Ketiga, politisi dalam demokrasi tidak bisa menjadi teladan. Meski ini tidak bisa digebyahuyah untuk semuanya. Sebagian politisi kerap tersangkut korupsi, penyelewengan jabatan, hingga kasus kriminal yang mencoreng nama besar institusi kenegaraan. 


Keempat, mengonfirmasi politik demokrasi itu berasas sekularisme, yaitu memisahkan agama dari kehidupan. Fakta ini juga menunjukkan demokrasi tidak berasal dari Islam bahkan ini ide asing di luar Islam. 


  Karenanya, langkah pelarangan politik praktis yang dianggap menimbulkan keresahan di tengah umat bisa jadi langkah bagus. Terkadang politisi itu mau suaranya, tapi tak mau syariah-Nya. Giliran berjanji di depan umat seperti sebuah impian yang akan menjadi kenyataan. Giliran sudah jadi dan ditagih janji, mencla-mencle memutar cara untuk menjawab secara bijaksana.


  Seyognyanya, umat Islam juga perlu edukasi politik yang benar. Inilah momentum siapapun yang ingin membawa rakyat dan umat ini menuju kemaslahatan bersama.
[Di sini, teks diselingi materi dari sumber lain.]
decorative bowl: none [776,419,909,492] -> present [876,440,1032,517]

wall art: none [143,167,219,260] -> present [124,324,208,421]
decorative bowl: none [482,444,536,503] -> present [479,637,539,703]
Nah, edukasi yang sahih ini juga perlu dilaksanakan di masjid atau pertemuan akbar. Bahan edukasinya berupa Islam dan relasinya dengan negara, politik kenegaraan dalam Islam, kriteria pemimpin dalam Islam, hingga negara Islam yang sesuai dengan al-quran dan sunnah.


Politik Islam


  Politik ideologis yang berbasi dari Islam berfikir ke arah depan dan berkemajuan. Politik yang akan memecahkan problem dari hal yang paling mendasar dengan landasan aqidah Islam. Sebuah gagasan politik yang meneladani nabi Muhammad SAW sebagai suri tauladan dalam politik dan pemerintahan. Inilah kehebatan Islam yang komperhensif termasuk mengatur politik. Maka membahas politik dari sudut pandang Islam yang ideologis bisa menjadi perkara wajib di masjid dan dalam pengajian publik.
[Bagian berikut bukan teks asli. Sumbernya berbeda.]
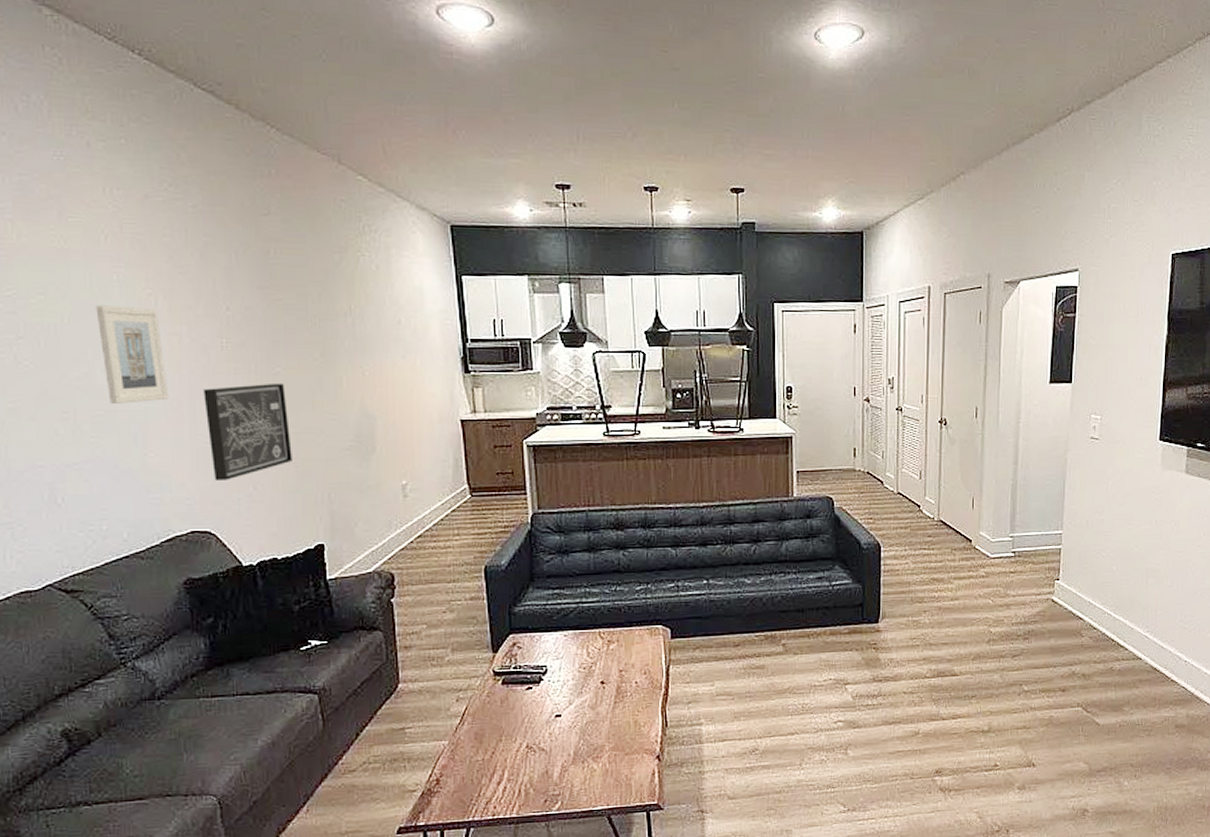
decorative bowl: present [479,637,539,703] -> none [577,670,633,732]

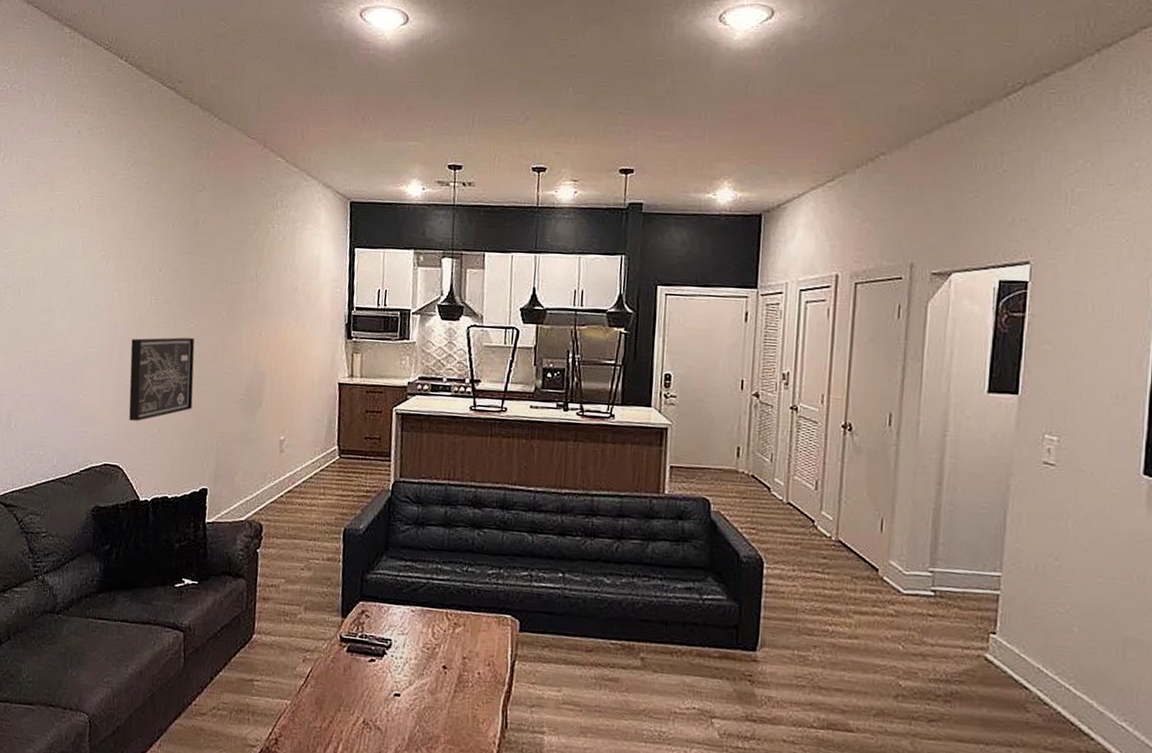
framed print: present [95,305,169,404] -> none [61,263,108,347]

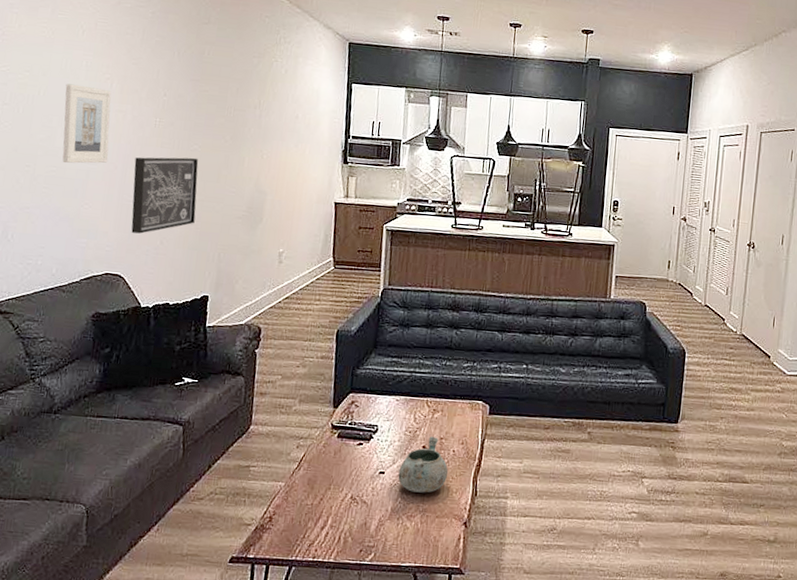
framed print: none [61,263,108,347] -> present [62,83,112,164]
decorative bowl: none [415,655,474,722] -> present [398,437,449,493]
  Politik dalam Islam sangat unik, karena bermakna mengurusi urusan umat dengan syariah baik dalam negeri maupun luar negeri. Serta kepentingannya menjaga agama dan mengurusi rakyatnya. Hal ini kontradiktif dengan politik praktis demokrasi yang mengabaikan syariah dan menghalalkan cara untuk mendapatkan kekuasaan.


  Siapapun yang mengkaji politik Islam akan menemukan kepemimpinan yang berlandaskan ketaqwaan dan ketaatan. Seorang pemimpin tidak akan tunduk pada kepentingan asing dan oligarki. Pemimpin yang hati dan pikirannya bersama rakyat. Kehadirannya dirindu dan didoakan rakyat karena mengemban amanah yang berat. Pemimpin bersatunya kata dan perbuatan, karena pertanggungjawabannya tidak hanya kepada manusia tapi juga kepada Allah SWT.


  Gambaran politik Islam akan tercermin dalam penerapan syariah kaffah dalam kehidupan. Sebab Islam merupakan seperangkat aturan yang mengatur urusan aqidah dengan ibadah, manusia dengan dirinya sendiri, hingga urusan pengaturan rakyat (meliputi hukum, ekonomi, politik, pendidikan, kesehatan, dan lainnya). Kalau politik praktis hanya demi kepentingan pragmatis, maka politik Islam yang ideologis demi kepentingan rakyat yang ujungnya manis.


  Insya Allah dengan gambaran politik Islam yang benar. Kemudian digali dari dalil yang kuat dari sumber hukum Islam dan kitab-kitab ulama. Hal ini akan menjadikan politik Islam dirindukan rakyat. Tidak hanya umat Islam yang berharap, tapi juga umat yang lain. Karena terkait politik menyangkut pengaturan kehidupan publik yang di dalamnya ada muslim dan non muslim. Inilah keindahan Islam yang akan bisa dirasakan oleh semuanya. Inilah wujud Islam rahmatan lil ‘alamin. Siapa di antara Anda yang siap menjadi edukator politik Islam?